Cannot connect to SQL shell
Verify CockroachDB is listening and the firewall allows the connection.
sudo systemctl status cockroachdb
sudo firewall-cmd --list-ports
High memory usage
CockroachDB caches data aggressively by default. Reduce the cache and SQL memory allocation in the systemd service file.
sudo vi /etc/systemd/system/cockroachdb.service
Change the cache flags to lower values:
--cache=128MiB \
--max-sql-memory=128MiB
Then reload and restart the service.
sudo systemctl daemon-reload
sudo systemctl restart cockroachdb
Conclusion
CockroachDB is running on Rocky Linux 10 / AlmaLinux 10 with a systemd-managed service, SQL access working through the built-in shell, and the web UI available for monitoring. The single-node setup covered here works well for development and testing. For production, deploy a minimum of three nodes with TLS certificates enabled, proper backup schedules, and monitoring through the web dashboard or Prometheus integration. Check the
official CockroachDB documentation for advanced topics like geo-partitioning, change data capture, and backup/restore strategies.

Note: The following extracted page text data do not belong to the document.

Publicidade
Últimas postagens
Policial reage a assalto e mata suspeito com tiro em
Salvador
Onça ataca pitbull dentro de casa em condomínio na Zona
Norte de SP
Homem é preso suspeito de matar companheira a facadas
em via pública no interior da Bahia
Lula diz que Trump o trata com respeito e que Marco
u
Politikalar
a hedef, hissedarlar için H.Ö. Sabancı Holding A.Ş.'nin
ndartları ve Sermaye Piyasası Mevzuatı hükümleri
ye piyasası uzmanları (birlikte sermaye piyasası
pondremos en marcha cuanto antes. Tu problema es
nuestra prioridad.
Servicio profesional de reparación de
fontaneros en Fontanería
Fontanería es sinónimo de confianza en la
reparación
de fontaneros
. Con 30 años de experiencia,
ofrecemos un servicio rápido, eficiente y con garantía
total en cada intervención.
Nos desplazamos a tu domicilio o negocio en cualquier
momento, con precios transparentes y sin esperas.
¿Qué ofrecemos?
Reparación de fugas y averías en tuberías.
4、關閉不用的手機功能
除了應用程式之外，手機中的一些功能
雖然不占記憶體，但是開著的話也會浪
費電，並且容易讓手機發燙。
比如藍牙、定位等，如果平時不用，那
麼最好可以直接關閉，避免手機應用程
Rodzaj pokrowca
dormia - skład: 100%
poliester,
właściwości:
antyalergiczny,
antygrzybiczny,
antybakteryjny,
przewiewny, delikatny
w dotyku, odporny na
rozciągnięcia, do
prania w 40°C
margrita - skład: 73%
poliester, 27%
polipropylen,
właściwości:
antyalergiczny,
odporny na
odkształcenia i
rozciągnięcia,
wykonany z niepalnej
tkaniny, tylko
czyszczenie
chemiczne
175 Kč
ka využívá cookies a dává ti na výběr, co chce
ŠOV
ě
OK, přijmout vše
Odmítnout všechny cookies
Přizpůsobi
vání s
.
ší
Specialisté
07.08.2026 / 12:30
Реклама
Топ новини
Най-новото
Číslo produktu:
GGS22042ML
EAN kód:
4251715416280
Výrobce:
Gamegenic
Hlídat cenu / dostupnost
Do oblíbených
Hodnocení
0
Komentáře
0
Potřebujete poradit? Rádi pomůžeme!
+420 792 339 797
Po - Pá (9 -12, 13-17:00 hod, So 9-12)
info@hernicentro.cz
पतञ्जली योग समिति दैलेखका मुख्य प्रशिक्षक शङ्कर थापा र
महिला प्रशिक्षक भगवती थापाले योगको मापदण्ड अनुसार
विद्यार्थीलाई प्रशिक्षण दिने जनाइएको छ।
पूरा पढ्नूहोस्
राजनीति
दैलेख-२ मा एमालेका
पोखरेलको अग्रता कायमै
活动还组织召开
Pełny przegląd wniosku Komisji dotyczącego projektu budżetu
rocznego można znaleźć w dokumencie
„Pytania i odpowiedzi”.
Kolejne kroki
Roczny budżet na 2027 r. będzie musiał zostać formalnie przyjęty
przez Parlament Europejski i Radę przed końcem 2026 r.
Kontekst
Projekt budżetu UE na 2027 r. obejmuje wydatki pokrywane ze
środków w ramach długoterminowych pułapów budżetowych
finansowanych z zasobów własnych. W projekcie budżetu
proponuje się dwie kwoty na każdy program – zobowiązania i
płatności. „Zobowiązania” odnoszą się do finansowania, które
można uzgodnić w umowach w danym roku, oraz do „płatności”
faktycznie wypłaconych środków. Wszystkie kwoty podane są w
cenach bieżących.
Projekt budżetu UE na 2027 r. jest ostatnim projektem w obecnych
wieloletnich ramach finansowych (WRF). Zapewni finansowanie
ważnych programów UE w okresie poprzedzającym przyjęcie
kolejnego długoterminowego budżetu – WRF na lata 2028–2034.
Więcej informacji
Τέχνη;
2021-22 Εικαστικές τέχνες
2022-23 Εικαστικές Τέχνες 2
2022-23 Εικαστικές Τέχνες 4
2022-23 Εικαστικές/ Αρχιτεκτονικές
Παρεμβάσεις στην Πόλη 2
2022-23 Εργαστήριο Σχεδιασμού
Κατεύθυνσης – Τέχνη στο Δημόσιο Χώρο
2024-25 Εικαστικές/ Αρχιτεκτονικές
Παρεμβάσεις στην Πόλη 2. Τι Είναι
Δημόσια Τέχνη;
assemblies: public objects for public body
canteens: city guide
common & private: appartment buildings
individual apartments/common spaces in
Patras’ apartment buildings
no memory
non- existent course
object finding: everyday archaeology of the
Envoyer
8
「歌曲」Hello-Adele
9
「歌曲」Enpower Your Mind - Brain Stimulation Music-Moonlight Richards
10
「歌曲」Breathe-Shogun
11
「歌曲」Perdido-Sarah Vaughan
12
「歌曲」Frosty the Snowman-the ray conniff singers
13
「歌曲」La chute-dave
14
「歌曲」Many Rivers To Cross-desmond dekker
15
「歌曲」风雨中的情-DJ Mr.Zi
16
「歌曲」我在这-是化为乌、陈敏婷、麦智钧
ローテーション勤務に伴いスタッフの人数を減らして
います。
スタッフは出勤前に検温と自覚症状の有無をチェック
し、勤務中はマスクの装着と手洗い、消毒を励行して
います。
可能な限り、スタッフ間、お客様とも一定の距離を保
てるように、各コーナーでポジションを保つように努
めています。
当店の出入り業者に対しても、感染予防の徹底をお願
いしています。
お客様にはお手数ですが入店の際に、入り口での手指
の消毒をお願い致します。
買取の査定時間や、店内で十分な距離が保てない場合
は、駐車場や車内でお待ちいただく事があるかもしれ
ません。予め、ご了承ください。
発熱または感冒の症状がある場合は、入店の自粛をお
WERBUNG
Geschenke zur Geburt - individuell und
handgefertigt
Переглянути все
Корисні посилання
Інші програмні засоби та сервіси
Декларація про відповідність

Frequently Asked Questions
Is CockroachDB free to use?
CockroachDB Core is open source under the Business Source License (BSL). You can run it freely in production on self-hosted infrastructure. Enterprise features like encrypted backups, geo-partitioning controls, and SSO authentication require a paid license. CockroachDB Cloud is a fully managed option with a free tier for small workloads.
Can I use PostgreSQL clients and tools with CockroachDB?
Yes. CockroachDB implements the PostgreSQL wire protocol, so tools like
psql, pgAdmin, DBeaver, and standard PostgreSQL drivers for Python, Go, Java, and Node.js all work with CockroachDB. Some PostgreSQL-specific features like stored procedures and custom extensions may not be fully supported – check the
compatibility documentation for details.
How many nodes do I need for a production cluster?
A minimum of three nodes is required for production. CockroachDB uses Raft consensus, which needs a majority of nodes alive to process writes. With three nodes, the cluster survives one node failure. Five nodes survive two failures. For multi-region deployments, plan at least three nodes per region.
What is the difference between start and start-single-node?
The
start-single-node command runs CockroachDB as a standalone instance that does not expect other nodes to join. The
start command is for multi-node clusters and requires the
--join flag to specify peer nodes. A cluster started with
start also requires a one-time
cockroach init command to bootstrap.